┌─ AUSGEWÄHLTER TEXT
Mädchen aus dem Bareler Moor

Das Mädchen aus dem Bareler Moor (auch Frau aus dem Bareler Moor) ist eine weibliche Moorleiche, die 1784 im Bareler Moor bei Dötlingen im niedersächsischen Landkreis Oldenburg gefunden wurde. Es handelt sich hierbei um den frühesten Fund einer Moorleiche, von der noch Teile des Körpers vorhanden sind.

Bareler Moor

Das Bareler Moor ist das größte unter einer Reihe von etwa 80 Kleinmooren, sogenannten Schlatts in der Delmenhorster Geest etwa 15 Kilometer südwestlich von Delmenhorst. Die Umgebung der Moore war vollständig kultiviert und bewirtschaftet. Die meisten dieser Kleinmoore hatten einen mittleren Durchmesser von weniger als 100 Metern und wurden im Laufe der Zeit abgetorft und zur Ackerflächengewinnung eingeebnet. Weitere Schlatts befanden sich in Wäldern und wurden nicht bewirtschaftet. Das Bareler Moor misst eine Fläche von etwa 250 × 190 Metern und bildete eine flache, etwa 179 Zentimeter tiefe Mulde im anstehenden Sandboden. Die ältesten Moorschichten wurden pollenanalytisch auf das 7. Jahrtausend vor Chr. datiert.
└─
_AUFGABENSTELLUNG_
[A] Können Sie aus dem Text über das Bareler Moor den Abschnitt von „Das Bareler Moor ist“ bis einschließlich „vor Chr. datiert.“ abtippen?
[B] Warum wurden laut dem Text über das Bareler Moor die meisten Kleinmoore eingeebnet? Antworten Sie in ein bis drei Sätzen.
┌─ BEREITGESTELLTES MATERIAL
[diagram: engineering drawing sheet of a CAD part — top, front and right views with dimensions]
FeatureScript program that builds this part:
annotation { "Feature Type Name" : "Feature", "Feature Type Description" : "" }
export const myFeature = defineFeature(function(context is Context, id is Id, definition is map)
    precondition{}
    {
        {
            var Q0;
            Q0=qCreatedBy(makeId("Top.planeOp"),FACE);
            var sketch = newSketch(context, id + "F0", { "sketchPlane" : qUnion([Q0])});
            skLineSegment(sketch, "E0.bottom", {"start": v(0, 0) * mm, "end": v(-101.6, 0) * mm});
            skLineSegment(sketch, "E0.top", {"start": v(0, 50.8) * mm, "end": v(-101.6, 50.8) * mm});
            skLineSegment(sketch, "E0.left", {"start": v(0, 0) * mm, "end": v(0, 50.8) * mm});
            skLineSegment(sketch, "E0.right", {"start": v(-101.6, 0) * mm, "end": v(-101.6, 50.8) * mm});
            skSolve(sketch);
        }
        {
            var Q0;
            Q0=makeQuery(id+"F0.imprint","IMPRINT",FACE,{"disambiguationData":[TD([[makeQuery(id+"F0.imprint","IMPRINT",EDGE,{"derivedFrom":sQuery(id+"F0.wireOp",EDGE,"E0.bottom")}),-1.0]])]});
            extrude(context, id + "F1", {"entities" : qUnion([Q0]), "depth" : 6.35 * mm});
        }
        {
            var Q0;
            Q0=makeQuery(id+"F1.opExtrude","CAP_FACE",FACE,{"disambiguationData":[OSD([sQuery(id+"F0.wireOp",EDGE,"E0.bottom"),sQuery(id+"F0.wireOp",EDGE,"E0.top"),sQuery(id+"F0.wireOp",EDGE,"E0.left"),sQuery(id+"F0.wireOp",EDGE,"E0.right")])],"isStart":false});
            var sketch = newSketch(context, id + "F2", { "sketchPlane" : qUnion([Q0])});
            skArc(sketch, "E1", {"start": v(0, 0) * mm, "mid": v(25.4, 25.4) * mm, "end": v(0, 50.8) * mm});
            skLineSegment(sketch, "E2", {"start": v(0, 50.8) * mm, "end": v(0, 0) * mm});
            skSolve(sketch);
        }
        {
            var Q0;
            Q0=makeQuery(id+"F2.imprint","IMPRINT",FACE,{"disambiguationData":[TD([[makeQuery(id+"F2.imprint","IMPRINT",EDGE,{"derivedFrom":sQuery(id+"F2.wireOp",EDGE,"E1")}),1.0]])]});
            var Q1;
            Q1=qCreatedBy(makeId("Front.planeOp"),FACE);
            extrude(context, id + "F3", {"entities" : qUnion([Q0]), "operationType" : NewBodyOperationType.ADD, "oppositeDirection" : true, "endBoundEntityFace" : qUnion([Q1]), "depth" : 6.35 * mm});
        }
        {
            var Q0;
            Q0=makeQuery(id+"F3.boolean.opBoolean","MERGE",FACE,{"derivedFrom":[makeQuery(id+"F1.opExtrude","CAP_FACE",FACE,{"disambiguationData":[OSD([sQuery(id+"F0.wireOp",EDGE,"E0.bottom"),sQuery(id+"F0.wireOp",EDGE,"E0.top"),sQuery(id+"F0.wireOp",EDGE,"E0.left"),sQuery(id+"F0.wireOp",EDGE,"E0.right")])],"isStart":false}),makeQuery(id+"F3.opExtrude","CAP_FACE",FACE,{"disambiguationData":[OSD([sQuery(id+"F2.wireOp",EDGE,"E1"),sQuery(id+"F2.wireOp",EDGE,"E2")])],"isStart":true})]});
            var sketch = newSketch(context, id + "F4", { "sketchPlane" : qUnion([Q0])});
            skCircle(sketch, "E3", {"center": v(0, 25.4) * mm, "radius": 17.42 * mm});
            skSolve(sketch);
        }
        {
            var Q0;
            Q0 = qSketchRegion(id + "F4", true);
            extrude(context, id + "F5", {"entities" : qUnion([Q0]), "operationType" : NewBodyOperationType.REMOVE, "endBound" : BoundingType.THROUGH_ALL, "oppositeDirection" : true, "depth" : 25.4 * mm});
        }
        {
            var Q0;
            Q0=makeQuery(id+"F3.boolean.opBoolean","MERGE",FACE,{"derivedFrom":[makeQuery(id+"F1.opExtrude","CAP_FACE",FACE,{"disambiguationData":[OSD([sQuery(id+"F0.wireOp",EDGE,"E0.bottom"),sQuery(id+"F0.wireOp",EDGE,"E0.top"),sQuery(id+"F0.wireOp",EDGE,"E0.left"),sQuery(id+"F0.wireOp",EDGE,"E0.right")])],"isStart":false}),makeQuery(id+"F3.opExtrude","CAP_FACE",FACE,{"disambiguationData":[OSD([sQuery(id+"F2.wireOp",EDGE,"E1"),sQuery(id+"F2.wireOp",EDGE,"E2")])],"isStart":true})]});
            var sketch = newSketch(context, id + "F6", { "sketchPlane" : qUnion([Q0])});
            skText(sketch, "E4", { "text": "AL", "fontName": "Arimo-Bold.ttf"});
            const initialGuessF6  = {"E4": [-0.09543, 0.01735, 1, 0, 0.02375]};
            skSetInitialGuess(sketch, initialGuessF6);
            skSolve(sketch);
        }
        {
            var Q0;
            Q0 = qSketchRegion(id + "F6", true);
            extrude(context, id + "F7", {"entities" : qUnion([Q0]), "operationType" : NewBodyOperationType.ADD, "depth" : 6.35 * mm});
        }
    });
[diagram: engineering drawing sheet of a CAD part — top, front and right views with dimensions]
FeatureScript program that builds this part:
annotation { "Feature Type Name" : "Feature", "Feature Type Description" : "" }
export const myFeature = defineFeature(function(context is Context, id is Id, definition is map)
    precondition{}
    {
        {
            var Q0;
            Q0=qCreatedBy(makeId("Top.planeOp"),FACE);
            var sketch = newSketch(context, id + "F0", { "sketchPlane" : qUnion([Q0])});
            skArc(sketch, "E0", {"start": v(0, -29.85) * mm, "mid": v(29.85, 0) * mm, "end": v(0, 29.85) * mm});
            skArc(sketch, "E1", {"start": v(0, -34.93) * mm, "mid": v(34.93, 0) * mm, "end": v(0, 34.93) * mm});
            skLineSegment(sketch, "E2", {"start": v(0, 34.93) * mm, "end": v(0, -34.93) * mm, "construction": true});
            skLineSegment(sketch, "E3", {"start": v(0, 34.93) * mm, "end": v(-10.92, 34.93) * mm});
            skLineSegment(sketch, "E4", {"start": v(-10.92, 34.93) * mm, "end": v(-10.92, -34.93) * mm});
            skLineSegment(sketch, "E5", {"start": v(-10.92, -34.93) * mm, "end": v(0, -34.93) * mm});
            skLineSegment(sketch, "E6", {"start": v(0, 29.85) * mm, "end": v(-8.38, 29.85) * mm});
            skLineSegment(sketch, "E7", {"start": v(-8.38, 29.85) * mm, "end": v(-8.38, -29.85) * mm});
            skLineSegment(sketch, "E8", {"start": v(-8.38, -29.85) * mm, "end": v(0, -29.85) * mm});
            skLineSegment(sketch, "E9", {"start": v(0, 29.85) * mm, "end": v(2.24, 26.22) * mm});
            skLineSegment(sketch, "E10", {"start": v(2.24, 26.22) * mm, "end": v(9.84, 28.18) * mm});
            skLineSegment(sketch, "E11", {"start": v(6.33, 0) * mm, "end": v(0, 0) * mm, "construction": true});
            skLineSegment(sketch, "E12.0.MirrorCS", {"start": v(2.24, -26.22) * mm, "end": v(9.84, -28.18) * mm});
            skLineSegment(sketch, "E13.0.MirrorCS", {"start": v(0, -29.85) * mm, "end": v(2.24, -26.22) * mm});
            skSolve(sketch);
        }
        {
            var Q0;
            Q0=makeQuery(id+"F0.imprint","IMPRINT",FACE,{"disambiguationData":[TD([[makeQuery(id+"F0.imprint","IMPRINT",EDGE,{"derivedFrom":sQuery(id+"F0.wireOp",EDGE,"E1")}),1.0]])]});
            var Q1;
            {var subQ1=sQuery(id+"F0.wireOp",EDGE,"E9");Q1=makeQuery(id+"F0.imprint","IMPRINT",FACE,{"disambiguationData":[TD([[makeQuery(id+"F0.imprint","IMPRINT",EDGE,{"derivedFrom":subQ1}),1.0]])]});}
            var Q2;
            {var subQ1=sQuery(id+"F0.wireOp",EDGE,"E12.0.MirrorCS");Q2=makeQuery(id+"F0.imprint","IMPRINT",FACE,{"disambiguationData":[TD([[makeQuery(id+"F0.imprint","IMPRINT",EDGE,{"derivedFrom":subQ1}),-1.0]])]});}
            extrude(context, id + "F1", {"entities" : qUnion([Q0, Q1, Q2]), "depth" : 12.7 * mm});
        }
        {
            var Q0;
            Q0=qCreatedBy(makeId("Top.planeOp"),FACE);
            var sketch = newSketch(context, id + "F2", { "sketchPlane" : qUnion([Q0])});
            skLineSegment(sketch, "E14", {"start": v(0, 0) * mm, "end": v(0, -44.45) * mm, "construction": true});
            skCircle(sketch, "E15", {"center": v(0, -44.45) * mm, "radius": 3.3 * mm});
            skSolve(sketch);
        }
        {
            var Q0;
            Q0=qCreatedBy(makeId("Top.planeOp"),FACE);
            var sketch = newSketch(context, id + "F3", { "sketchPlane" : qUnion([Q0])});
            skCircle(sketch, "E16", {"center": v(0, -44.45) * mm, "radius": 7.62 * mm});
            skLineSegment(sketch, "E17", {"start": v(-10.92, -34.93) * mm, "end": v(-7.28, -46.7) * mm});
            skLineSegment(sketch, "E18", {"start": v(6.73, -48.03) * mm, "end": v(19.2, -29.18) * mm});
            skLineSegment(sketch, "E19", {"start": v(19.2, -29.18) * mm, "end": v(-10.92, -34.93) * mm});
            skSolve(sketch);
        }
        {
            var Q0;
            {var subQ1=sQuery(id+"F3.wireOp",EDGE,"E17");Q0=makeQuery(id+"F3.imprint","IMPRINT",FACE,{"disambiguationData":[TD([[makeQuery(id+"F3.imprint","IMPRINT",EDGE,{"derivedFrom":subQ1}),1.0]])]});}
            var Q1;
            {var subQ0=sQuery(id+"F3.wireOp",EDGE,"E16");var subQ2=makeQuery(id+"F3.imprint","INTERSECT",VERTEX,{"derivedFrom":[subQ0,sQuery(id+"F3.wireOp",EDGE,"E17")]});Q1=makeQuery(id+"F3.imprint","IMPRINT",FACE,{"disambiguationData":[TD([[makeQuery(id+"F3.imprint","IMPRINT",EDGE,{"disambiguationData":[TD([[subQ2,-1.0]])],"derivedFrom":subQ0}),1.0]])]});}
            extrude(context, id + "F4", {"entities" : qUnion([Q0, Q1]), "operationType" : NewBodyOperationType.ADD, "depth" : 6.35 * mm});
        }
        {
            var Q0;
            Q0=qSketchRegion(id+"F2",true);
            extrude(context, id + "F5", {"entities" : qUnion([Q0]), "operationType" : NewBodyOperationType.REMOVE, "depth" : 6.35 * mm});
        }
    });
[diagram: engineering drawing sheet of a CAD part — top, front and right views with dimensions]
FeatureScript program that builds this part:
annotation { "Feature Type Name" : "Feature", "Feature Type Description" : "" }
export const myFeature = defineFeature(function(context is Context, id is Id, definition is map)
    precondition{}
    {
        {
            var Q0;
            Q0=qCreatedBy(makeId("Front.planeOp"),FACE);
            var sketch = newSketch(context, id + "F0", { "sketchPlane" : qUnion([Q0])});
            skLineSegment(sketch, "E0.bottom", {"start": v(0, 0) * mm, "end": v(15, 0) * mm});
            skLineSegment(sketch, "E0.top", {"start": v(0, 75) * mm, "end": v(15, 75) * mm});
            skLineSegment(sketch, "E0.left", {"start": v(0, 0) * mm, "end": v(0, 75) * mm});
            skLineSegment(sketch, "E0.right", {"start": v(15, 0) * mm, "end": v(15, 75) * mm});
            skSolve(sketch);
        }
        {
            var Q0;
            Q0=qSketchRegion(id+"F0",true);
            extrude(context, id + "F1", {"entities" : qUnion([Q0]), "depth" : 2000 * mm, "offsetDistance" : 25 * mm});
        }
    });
└─
_ANTWORTEN_
[A]
Das Bareler Moor ist das größte unter einer Reihe von etwa 80 Kleinmooren, sogenannten Schlatts in der Delmenhorster Geest etwa 15 Kilometer südwestlich von Delmenhorst. Die Umgebung der Moore war vollständig kultiviert und bewirtschaftet. Die meisten dieser Kleinmoore hatten einen mittleren Durchmesser von weniger als 100 Metern und wurden im Laufe der Zeit abgetorft und zur Ackerflächengewinnung eingeebnet. Weitere Schlatts befanden sich in Wäldern und wurden nicht bewirtschaftet. Das Bareler Moor misst eine Fläche von etwa 250 × 190 Metern und bildete eine flache, etwa 179 Zentimeter tiefe Mulde im anstehenden Sandboden. Die ältesten Moorschichten wurden pollenanalytisch auf das 7. Jahrtausend vor Chr. datiert.

[B] Die meisten Kleinmoore wurden eingeebnet, um Ackerflächen zu gewinnen. Zuvor waren sie im Laufe der Zeit abgetorft worden.